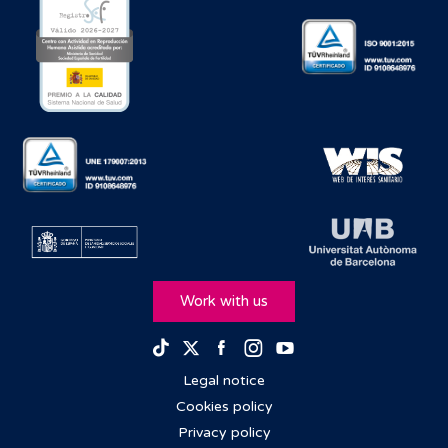
Work with us
Facebook
Instagram
Youtube
TikTok
Twitter
Legal notice
Cookies policy
Privacy policy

Requirement – Retype every line of text from the items above, keeping each word and line break unchanged. Leave the pictures out of your answer.

Solution below –
Work with us
Facebook
Instagram
Youtube
TikTok
Twitter
Legal notice
Cookies policy
Privacy policy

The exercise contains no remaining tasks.